KI-Sicherheit 🇺🇸 27.07.2026 02:03

Hugging Face enthüllt Details des Sicherheitsvorfalls von Juli 2026 mit KI-Agent

Hugging FaceHugging Face
Hugging Face berichtete über unbefugten Zugriff auf interne Datensätze und Dienstzugangsdaten im Juli 2026. Der Angriff wurde von einem autonomen KI-Agenten durchgeführt, der Schwachstellen in der Datenverarbeitungspipeline ausnutzte. Das Unternehmen behob die Schwachstellen, widerrief kompromittierte Zugangsdaten und verstärkte die Sicherheitsmaßnahmen. Bei der Analyse des Vorfalls wurde Hugging Face aufgrund der Sicherheitsrichtlinien kommerzieller Modell-APIs blockiert und nutzte das quelloffene Modell GLM 5.2.

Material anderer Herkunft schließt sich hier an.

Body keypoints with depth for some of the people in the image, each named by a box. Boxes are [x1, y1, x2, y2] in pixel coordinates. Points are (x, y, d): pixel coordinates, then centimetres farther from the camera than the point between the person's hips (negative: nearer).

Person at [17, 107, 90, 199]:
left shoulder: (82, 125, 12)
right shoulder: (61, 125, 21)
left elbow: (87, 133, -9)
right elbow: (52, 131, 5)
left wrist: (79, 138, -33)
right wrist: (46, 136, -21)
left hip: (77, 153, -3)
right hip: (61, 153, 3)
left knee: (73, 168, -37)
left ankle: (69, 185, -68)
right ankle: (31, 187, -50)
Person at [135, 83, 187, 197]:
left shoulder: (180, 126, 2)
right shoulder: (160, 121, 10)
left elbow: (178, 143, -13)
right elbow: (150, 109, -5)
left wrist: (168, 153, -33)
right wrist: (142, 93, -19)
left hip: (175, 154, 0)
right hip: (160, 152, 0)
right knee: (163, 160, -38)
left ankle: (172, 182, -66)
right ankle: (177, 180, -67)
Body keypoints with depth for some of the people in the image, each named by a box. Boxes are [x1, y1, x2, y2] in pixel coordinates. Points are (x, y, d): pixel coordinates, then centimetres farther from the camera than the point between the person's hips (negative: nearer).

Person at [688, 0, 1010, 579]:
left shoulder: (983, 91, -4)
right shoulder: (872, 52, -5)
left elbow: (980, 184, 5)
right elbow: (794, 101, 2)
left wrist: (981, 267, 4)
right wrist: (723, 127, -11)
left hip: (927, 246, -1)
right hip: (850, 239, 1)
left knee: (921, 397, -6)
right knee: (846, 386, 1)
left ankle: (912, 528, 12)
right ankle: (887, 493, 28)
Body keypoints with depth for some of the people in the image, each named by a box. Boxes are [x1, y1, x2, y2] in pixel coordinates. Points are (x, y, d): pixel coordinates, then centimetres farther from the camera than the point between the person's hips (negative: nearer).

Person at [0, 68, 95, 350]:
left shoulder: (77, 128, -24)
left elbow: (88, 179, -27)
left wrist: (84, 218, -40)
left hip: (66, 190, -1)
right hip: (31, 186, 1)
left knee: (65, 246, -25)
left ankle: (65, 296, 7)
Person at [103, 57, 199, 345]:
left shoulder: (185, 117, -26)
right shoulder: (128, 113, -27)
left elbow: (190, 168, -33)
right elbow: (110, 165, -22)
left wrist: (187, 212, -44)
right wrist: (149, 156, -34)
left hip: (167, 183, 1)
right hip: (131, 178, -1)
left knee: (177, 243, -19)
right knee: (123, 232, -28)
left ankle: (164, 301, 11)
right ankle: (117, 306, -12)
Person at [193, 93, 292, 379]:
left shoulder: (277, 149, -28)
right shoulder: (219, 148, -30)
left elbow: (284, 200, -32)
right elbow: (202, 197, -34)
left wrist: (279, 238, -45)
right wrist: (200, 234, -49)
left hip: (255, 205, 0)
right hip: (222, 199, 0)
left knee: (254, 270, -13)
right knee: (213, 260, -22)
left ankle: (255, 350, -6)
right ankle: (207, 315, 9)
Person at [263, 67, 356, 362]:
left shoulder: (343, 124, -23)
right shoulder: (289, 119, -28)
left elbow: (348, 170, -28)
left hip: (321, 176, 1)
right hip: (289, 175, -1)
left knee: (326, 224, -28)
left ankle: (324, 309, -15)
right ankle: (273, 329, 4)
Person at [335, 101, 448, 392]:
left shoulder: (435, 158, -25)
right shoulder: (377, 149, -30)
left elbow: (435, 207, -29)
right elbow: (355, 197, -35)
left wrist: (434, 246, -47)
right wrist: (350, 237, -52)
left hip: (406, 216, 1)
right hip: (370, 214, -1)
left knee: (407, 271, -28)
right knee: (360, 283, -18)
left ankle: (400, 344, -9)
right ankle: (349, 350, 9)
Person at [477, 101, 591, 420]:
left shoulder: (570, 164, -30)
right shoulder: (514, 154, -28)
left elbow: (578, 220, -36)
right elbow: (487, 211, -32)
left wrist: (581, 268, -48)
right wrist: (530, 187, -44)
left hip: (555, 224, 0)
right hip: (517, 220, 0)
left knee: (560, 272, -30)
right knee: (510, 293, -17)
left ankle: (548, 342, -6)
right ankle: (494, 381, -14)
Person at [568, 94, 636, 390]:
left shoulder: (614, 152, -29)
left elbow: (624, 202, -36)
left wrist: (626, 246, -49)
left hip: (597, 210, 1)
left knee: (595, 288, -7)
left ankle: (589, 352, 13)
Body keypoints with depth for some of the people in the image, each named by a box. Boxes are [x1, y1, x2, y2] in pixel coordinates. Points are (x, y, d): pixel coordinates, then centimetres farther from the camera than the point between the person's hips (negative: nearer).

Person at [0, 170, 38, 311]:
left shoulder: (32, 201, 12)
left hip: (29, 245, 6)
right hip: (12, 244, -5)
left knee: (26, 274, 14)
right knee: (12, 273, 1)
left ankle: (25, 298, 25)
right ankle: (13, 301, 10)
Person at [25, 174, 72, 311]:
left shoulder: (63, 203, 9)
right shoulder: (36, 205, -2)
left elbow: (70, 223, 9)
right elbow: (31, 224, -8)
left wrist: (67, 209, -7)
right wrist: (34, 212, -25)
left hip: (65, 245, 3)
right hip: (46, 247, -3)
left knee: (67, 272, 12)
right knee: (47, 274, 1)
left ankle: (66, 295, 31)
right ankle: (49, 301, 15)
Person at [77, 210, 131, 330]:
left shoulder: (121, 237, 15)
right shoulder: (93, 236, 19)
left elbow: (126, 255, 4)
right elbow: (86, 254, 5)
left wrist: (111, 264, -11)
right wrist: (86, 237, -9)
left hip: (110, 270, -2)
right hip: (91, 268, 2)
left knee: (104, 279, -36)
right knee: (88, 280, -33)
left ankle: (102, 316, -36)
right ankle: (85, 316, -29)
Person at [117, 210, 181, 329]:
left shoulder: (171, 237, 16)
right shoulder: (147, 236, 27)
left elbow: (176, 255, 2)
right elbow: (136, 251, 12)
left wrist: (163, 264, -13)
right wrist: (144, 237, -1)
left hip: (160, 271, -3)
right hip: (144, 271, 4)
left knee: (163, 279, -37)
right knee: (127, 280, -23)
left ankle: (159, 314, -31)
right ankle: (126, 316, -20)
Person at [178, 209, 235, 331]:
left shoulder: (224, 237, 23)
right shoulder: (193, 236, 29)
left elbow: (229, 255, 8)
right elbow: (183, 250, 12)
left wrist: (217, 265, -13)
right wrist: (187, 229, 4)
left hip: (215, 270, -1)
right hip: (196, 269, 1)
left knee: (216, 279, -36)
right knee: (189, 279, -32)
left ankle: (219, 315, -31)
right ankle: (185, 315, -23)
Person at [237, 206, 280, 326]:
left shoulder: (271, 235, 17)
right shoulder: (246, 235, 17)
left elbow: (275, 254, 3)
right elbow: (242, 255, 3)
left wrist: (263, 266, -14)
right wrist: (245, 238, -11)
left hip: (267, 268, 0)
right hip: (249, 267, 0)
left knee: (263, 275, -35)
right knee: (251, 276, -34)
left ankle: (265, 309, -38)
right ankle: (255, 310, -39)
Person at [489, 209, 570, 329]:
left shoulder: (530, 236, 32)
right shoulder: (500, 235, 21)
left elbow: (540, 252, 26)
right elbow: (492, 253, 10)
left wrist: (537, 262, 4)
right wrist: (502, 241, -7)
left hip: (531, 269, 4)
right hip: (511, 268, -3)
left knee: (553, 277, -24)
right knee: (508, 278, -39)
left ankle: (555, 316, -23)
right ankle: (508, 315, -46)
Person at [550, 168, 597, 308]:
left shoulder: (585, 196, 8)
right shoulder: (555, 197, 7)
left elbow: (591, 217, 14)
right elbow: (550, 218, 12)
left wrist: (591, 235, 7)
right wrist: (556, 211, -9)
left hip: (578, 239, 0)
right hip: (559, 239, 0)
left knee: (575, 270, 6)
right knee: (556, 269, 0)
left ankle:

Hugging Face hat Details zu einem Sicherheitsvorfall veröffentlicht, der sich im Juli 2026 ereignete. Ein Angreifer verschaffte sich Zugriff auf einen begrenzten Satz interner Datensätze sowie mehrere Dienst-Zugangsdaten (Credentials). Der Einbruch begann über eine Datenverarbeitungspipeline: Ein bösartiger Datensatz nutzte zwei Codeausführungspfade aus – einen Remote-Code-Loader sowie eine Template-Injection in der Datensatzkonfiguration –, wodurch Code auf einem Verarbeitungs-Worker-Knoten ausgeführt werden konnte. Anschließend eskalierte der Angreifer die Rechte auf Knotenebene, erlangte Cloud- und Cluster-Zugangsdaten und bewegte sich seitlich (lateral) in mehrere interne Cluster. Die Kampagne wurde von einem autonomen KI-Agenten durchgeführt (möglicherweise basierend auf Forschungswerkzeugen für agentenbasierte Angriffe), der über einen Schwarm kurzlebiger Sandbox-Umgebungen Tausende einzelner Aktionen ausführte. Hugging Face behob die zugrunde liegende Schwachstelle, indem die Codeausführungspfade geschlossen wurden, zerstörte den Einstiegspunkt des Angreifers in den betroffenen Clustern, widerrief und ersetzte kompromittierte Zugangsdaten und Tokens, führte zusätzliche Kontrollmechanismen ein und verbesserte die Bedrohungserkennung. Der Angriff wurde mithilfe KI-gestützter Erkennung entdeckt: Eine auf einem Large Language Model (LLM) basierende Anomalie-Pipeline analysierte Sicherheitsprotokolle und markierte verdächtige Aktivitäten. Zur Rekonstruktion des Angriffs setzte Hugging Face eine LLM-Analyse von über 17.000 Protokollereignissen ein. Erste Versuche, kommerzielle API-Modelle zu nutzen, scheiterten, da die Sicherheitsrichtlinien der Anbieter Anfragen mit tatsächlichen Angriffsbefehlen blockierten. Letztlich wurde die forensische Analyse mit dem offenen Modell GLM 5.2 auf der eigenen Infrastruktur des Unternehmens durchgeführt, wodurch sichergestellt wurde, dass die Daten und Zugangsdaten des Angreifers das eigene Umfeld nie verließen. Hugging Face betont, dass autonome KI-Angriffswerkzeuge längst keine Theorie mehr sind, und empfiehlt Verteidigern, ein eigenes Modell für den geschlossenen Betrieb (Closed-Loop-Betrieb) während Sicherheitsvorfällen bereitzuhalten.